Colorectal cancer screenings…

… who gets them and who doesn’t is the subject of new research out from a combined institute at UNC-Chapel Hill and the RTP-based research company RTI.

Talked to RTI’s Debra Holden who lead the study, and she says there are folks who tend not to get screened. They’re:

-low income

-less educated

-have no insurance



-recent immigrants (less than 15 years in the US), and therefore unfamiliar with the US healthcare system

-have limited access to care, like in rural parts of NC

None of these is particularly surprising.

Now, there’s been a lot of chatter in the research about the cost-effectiveness of tests like colonoscopies and sigmoidoscopies. The argument is that they get used more because they generate money for doctors and screening centers – they’re reimbursed well.

But Holden says there are older technologies that are waaaay cheaper, such as the stool guaiac test (say GWEYE-ack). It’s a little card that the doctor gives you, you bring it home, collect a sample of your own poop and then give it back to the doctor.

Collecting your own poop usually elicits an, “Ewwwww!” but I’d ask if its worse than a tube stuck up your butt…

The guiac test, a.k.a. the occult blood test, works best if you do this three times – the test detects hidden (occult) blood. It costs less than a hundred dollars. Research shows it’s good for screening, and the national guidelines (CDC, American Cancer Society, et al) suggest this should be the first thing used, reserving sigmoidoscopies for once every 5 years and colonoscopies for once every 10 years.

However, Holden’s data show that rates of colonoscopy have increased over the past decade, while use of the other, cheaper-but-effective screening methods has stayed essentially flat.

Here’s how she put it:

“…there has been an awful lot of research done and studies published on different types of new tests, because our society tends to be enamored with new technologies, and so people always, if they talk about test, they want the newest, most innovative test that they can get even if it’s not necessarily proven that it would be the best option for them.

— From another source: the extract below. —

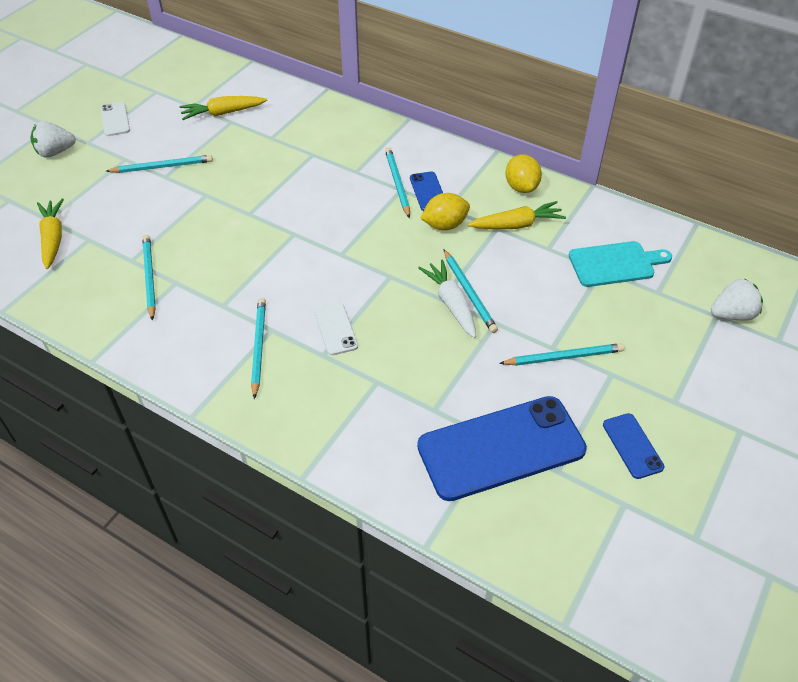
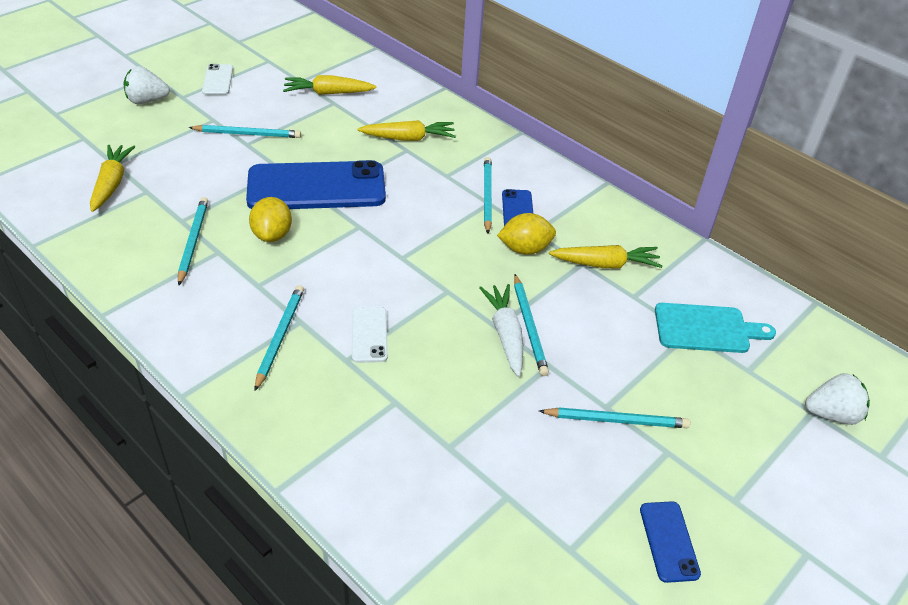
camera: 10 degrees right, 5 degrees down
(311, 143) = (408, 138): none -> yellow carrot
(501, 448) = (512, 508): blue phone -> blue phone (316, 187)
(521, 187) = (622, 225): yellow lemon -> yellow lemon (272, 235)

So there are a lot of research studies on that, and not so many on how you get people you to use the tests that we know work. So we were saying that there needed to be a lot more research done because there are some strategies out there that have been proven to work, to increase people’s screening rates, but not very much research done on that. So there needs to be more research done on that and less on these new high tech tests because we know we have some already that work.”